The chairman of Peers for Gambling Reform Lord Foster urged the government to stop dithering and implement the necessary gambling regulatory changes as soon as possible.
Urgent Changes to Outdated Laws
The chairman of the cross-party executive committee issued a call to the authorities while speaking to BBC Points West, emphasizing the need for “urgent changes” to address the country’s “out of date” gambling laws.
“It’s worth remembering that the legislation that provides the regulation around gambling was introduced before the first smart phone was invented.”
With a history of lobbying for tighter regulations for the gambling industry dating back to 2004, the former Bath MP was adamant the government has already dithered too much in bringing the much needed reforms for the sector that is the cause of so many personal tragedies.
“The government have delayed and dithered bringing forward the much-needed reforms which is why we are having to really get these reforms as quickly as possible.”
According to the House of Lords, over 300,000 people in the UK suffer from problem gambling of whom 55,000 are children. Further, a problem gambler commits suicide every day and about 2 million people are affected by this.
The Magnitude of Gambling Harm
Lord Foster, who is well aware of the magnitude of the issue having personally met with many families which have lost a loved one, was vocal as to what needs to be done to respond to the absolutely massive growth in gambling due to mobile phones.
“It’s analogue legislation in a digital age,” Lord Foster concluded, taking aim at the gambling industry and its massive advertising spend to groom customers.
With over £1.5 billion ($2 billion) in annual spending on advertising, football shirt rights and television promotions, the gambling industry has been present everywhere and campaigners want tighter advertising restrictions to be imposed, including spending caps.
Proponents for tighter industry regulation also insist on the implementation of affordability checks as a means of curbing excessive gambling by forcing operators to self-regulate.
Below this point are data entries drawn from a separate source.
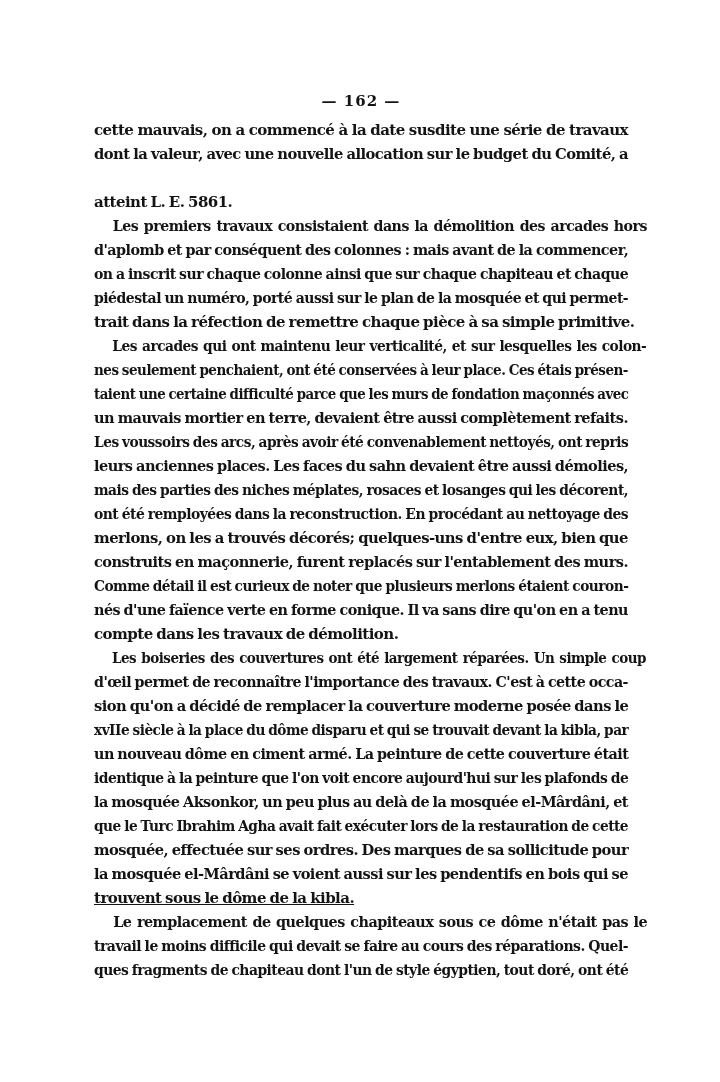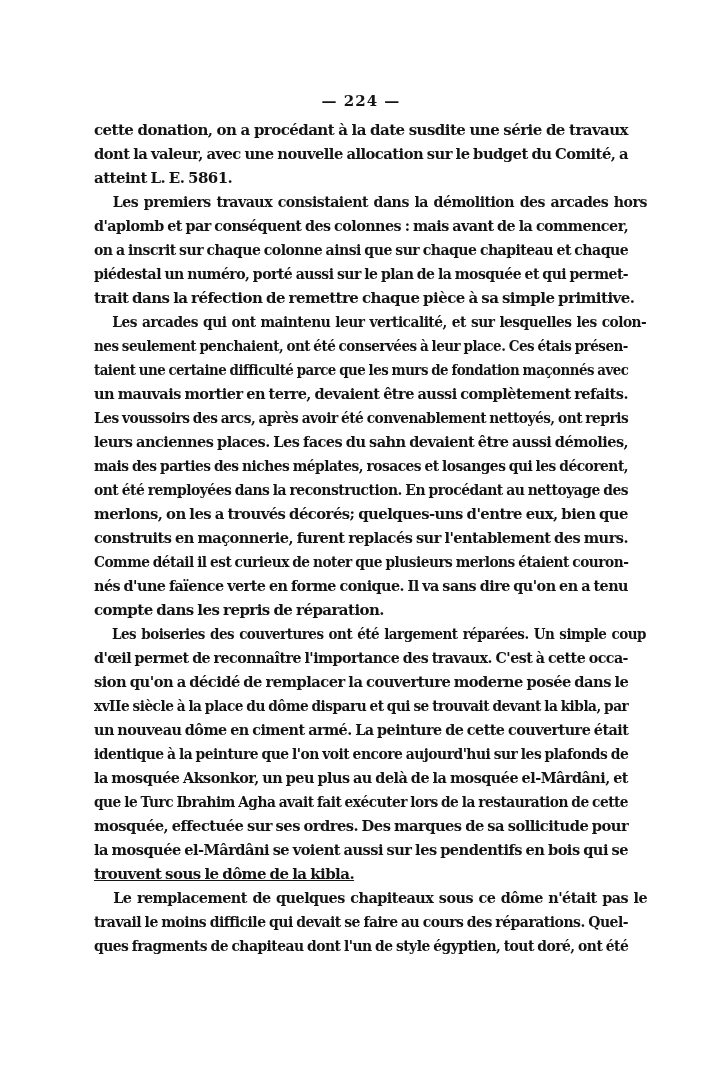--- a/index.html
+++ b/index.html
@@ -39,26 +39,26 @@
     word-spacing: -1px;
     transform-origin: left center;
   }
   .line.indent { padding-left: 20px; }
   .line.last { text-align-last: left; }
 </style>
 </head>
 <body>
 
 <div class="page">
-  <div class="page-number">— 224 —</div>
+  <div class="page-number">— 162 —</div>
   <div id="body-text">
       <div>
-        <span class="line" style="display: block;">cette donation, on a procédant à la date susdite une série de travaux</span>
+        <span class="line" style="display: block;">cette mauvais, on a commencé à la date susdite une série de travaux</span>
         <span class="line" style="display: block; width: 543px; transform: scaleX(0.9834);">dont la valeur, avec une nouvelle allocation sur le budget du Comité, a</span>
-        <span class="line last" style="display: block;">atteint L. E. 5861.</span>
+        <span class="line last" style="display: block; margin-top: 24px;">atteint L. E. 5861.</span>
       </div>
       <div>
         <span class="line indent" style="display: block; width: 566px; transform: scaleX(0.9435);">Les premiers travaux consistaient dans la démolition des arcades hors</span>
         <span class="line" style="display: block; width: 559px; transform: scaleX(0.9553);">d'aplomb et par conséquent des colonnes : mais avant de la commencer,</span>
         <span class="line" style="display: block; width: 570px; transform: scaleX(0.9368);">on a inscrit sur chaque colonne ainsi que sur chaque chapiteau et chaque</span>
         <span class="line" style="display: block; width: 571px; transform: scaleX(0.9352);">piédestal un numéro, porté aussi sur le plan de la mosquée et qui permet-</span>
         <span class="line last" style="display: block;">trait dans la réfection de remettre chaque pièce à sa simple primitive.</span>
       </div>
       <div>
         <span class="line indent" style="display: block; width: 582px; transform: scaleX(0.9175);">Les arcades qui ont maintenu leur verticalité, et sur lesquelles les colon-</span>
@@ -66,21 +66,21 @@
         <span class="line" style="display: block; width: 599px; transform: scaleX(0.8915);">taient une certaine difficulté parce que les murs de fondation maçonnés avec</span>
         <span class="line" style="display: block; width: 551px; transform: scaleX(0.9691);">un mauvais mortier en terre, devaient être aussi complètement refaits.</span>
         <span class="line" style="display: block; width: 583px; transform: scaleX(0.916);">Les voussoirs des arcs, après avoir été convenablement nettoyés, ont repris</span>
         <span class="line" style="display: block; width: 551px; transform: scaleX(0.9691);">leurs anciennes places. Les faces du sahn devaient être aussi démolies,</span>
         <span class="line" style="display: block; width: 580px; transform: scaleX(0.9207);">mais des parties des niches méplates, rosaces et losanges qui les décorent,</span>
         <span class="line" style="display: block; width: 576px; transform: scaleX(0.9271);">ont été remployées dans la reconstruction. En procédant au nettoyage des</span>
         <span class="line" style="display: block; width: 540px; transform: scaleX(0.9889);">merlons, on les a trouvés décorés; quelques-uns d'entre eux, bien que</span>
         <span class="line" style="display: block; width: 550px; transform: scaleX(0.9709);">construits en maçonnerie, furent replacés sur l'entablement des murs.</span>
         <span class="line" style="display: block; width: 583px; transform: scaleX(0.916);">Comme détail il est curieux de noter que plusieurs merlons étaient couron-</span>
         <span class="line" style="display: block; width: 558px; transform: scaleX(0.957);">nés d'une faïence verte en forme conique. Il va sans dire qu'on en a tenu</span>
-        <span class="line last" style="display: block;">compte dans les repris de réparation.</span>
+        <span class="line last" style="display: block;">compte dans les travaux de démolition.</span>
       </div>
       <div>
         <span class="line indent" style="display: block; width: 594px; transform: scaleX(0.899);">Les boiseries des couvertures ont été largement réparées. Un simple coup</span>
         <span class="line" style="display: block; width: 563px; transform: scaleX(0.9485);">d'œil permet de reconnaître l'importance des travaux. C'est à cette occa-</span>
         <span class="line" style="display: block; width: 545px; transform: scaleX(0.9798);">sion qu'on a décidé de remplacer la couverture moderne posée dans le</span>
         <span class="line" style="display: block; width: 585px; transform: scaleX(0.9128);">xvIIe siècle à la place du dôme disparu et qui se trouvait devant la kibla, par</span>
         <span class="line" style="display: block; width: 558px; transform: scaleX(0.957);">un nouveau dôme en ciment armé. La peinture de cette couverture était</span>
         <span class="line" style="display: block; width: 577px; transform: scaleX(0.9255);">identique à la peinture que l'on voit encore aujourd'hui sur les plafonds de</span>
         <span class="line" style="display: block; width: 556px; transform: scaleX(0.9604);">la mosquée Aksonkor, un peu plus au delà de la mosquée el-Mârdâni, et</span>
         <span class="line" style="display: block; width: 583px; transform: scaleX(0.916);">que le Turc Ibrahim Agha avait fait exécuter lors de la restauration de cette</span>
And those are most likely to be introduced after the government releases the White Paper for the ongoing Gambling Act 2005 review this spring.
The Peers for Gambling Reform cross-party committee was the main influence behind an amendment to the Armed Forces Bill which required all gambling machines to be removed from military bases but the practical application of the commitment of the Ministry of Defence is yet to be completed.